▸ Action item:
Print the entries exactly; no image belongs in the copy.

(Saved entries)

------------------------------------------------

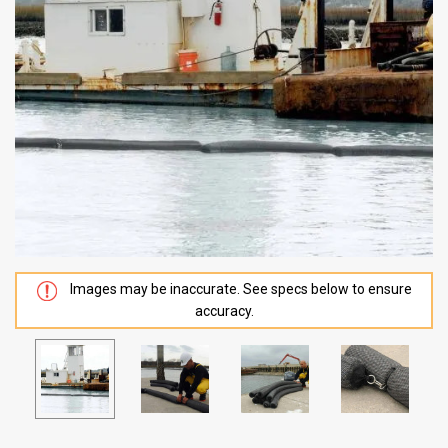
Images may be inaccurate. See specs below to ensure
accuracy.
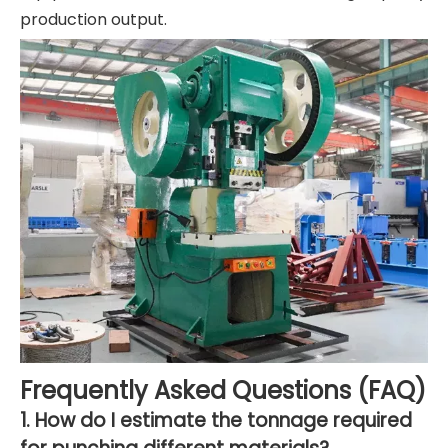
production output.
Frequently Asked Questions (FAQ)
1. How do I estimate the tonnage required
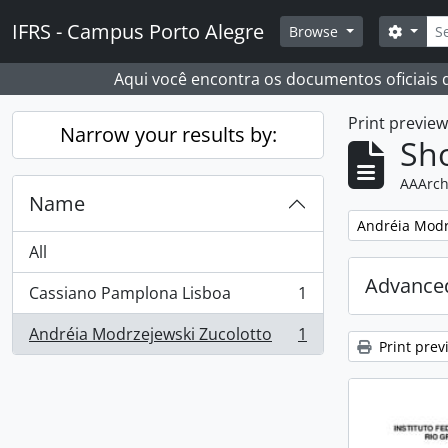
Skip to main content
Sear
IFRS - Campus Porto Alegre
Search
Browse
Aqui você encontra os documentos oficiais
Print previe
Narrow your results by:
Sho
AAArch
Name
Remove filter:
Andréia Modr
All
Advanced
Cassiano Pamplona Lisboa
1
, 1 results
Andréia Modrzejewski Zucolotto
1
, 1 results
Print prev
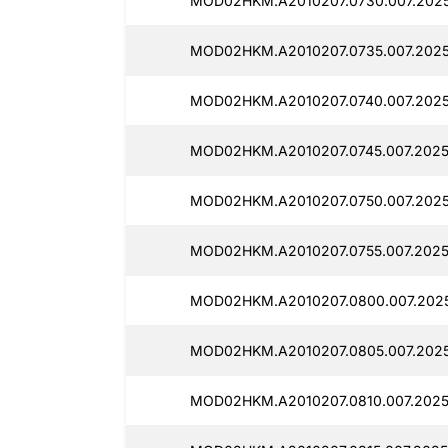
MOD02HKM.A2010207.0730.007.202
MOD02HKM.A2010207.0735.007.2025
MOD02HKM.A2010207.0740.007.2025
MOD02HKM.A2010207.0745.007.2025
MOD02HKM.A2010207.0750.007.2025
MOD02HKM.A2010207.0755.007.2025
MOD02HKM.A2010207.0800.007.202
MOD02HKM.A2010207.0805.007.2025
MOD02HKM.A2010207.0810.007.2025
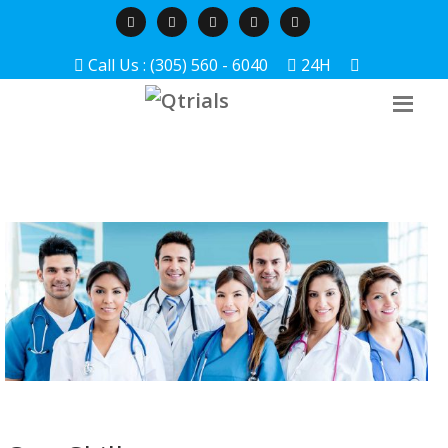
Call Us : (305) 560 - 6040
24H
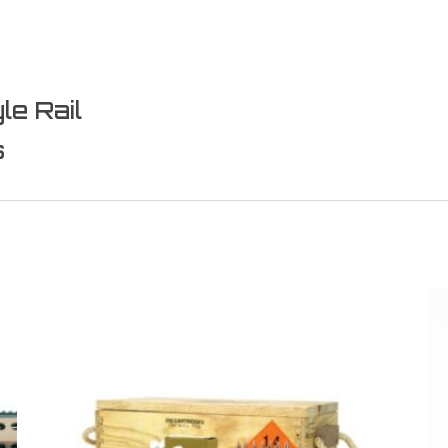
le Rail
s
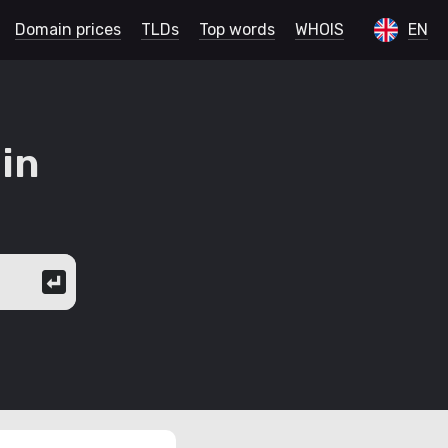
Domain prices
TLDs
Top words
WHOIS
EN
in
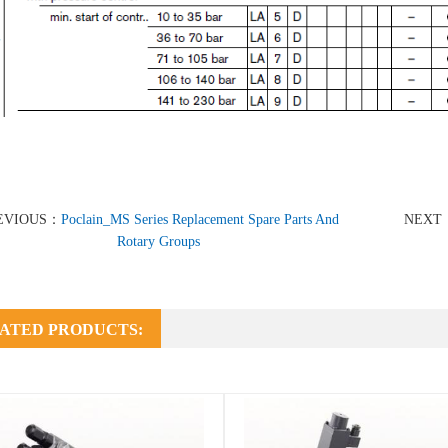
EVIOUS：
Poclain_MS Series Replacement Spare Parts And
NEXT
Rotary Groups
ATED PRODUCTS:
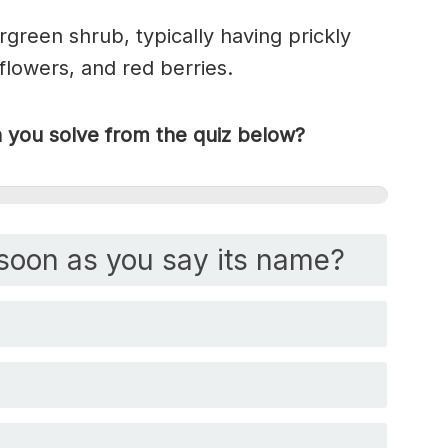
rgreen shrub, typically having prickly
flowers, and red berries.
you solve from the quiz below?
soon as you say its name?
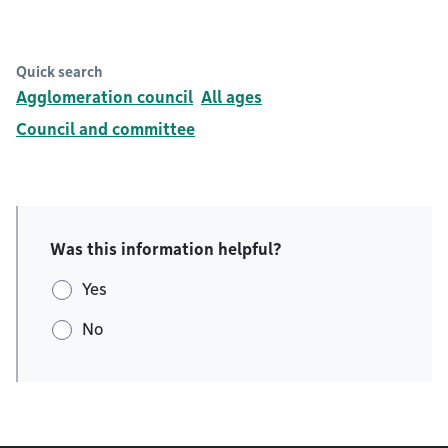
Quick search
Agglomeration council
All ages
Council and committee
Was this information helpful?
Yes
No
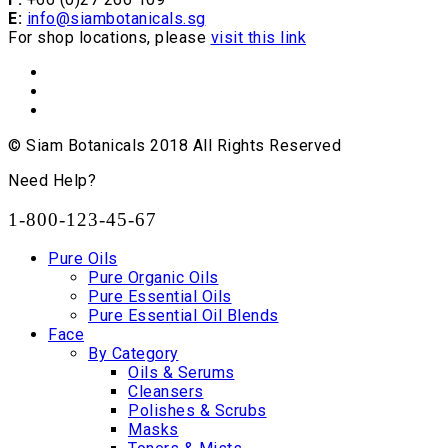
E:
info@siambotanicals.sg
For shop locations, please
visit this link
© Siam Botanicals 2018 All Rights Reserved
Need Help?
1-800-123-45-67
Pure Oils
Pure Organic Oils
Pure Essential Oils
Pure Essential Oil Blends
Face
By Category
Oils & Serums
Cleansers
Polishes & Scrubs
Masks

------------------------------------------------

▸ Written reply:
Images may be inaccurate. See specs below to ensure
accuracy.
production output.
Frequently Asked Questions (FAQ)
1. How do I estimate the tonnage required
Skip to main content
Sear
IFRS - Campus Porto Alegre
Search
Browse
Aqui você encontra os documentos oficiais
Print previe
Narrow your results by:
Sho
AAArch
Name
Remove filter:
Andréia Modr
All
Advanced
Cassiano Pamplona Lisboa
1
, 1 results
Andréia Modrzejewski Zucolotto
1
, 1 results
Print prev
MOD02HKM.A2010207.0730.007.202
MOD02HKM.A2010207.0735.007.2025
MOD02HKM.A2010207.0740.007.2025
MOD02HKM.A2010207.0745.007.2025
MOD02HKM.A2010207.0750.007.2025
MOD02HKM.A2010207.0755.007.2025
MOD02HKM.A2010207.0800.007.202
MOD02HKM.A2010207.0805.007.2025
MOD02HKM.A2010207.0810.007.2025
Call Us : (305) 560 - 6040
24H
le Rail
s
Domain prices
TLDs
Top words
WHOIS
EN
in
EVIOUS：
Poclain_MS Series Replacement Spare Parts And
NEXT
Rotary Groups
ATED PRODUCTS:
rgreen shrub, typically having prickly
flowers, and red berries.
you solve from the quiz below?
soon as you say its name?
Quick search
Agglomeration council
All ages
Council and committee
Was this information helpful?
Yes
No
E:
info@siambotanicals.sg
For shop locations, please
visit this link
© Siam Botanicals 2018 All Rights Reserved
Need Help?
1-800-123-45-67
Pure Oils
Pure Organic Oils
Pure Essential Oils
Pure Essential Oil Blends
Face
By Category
Oils & Serums
Cleansers
Polishes & Scrubs
Masks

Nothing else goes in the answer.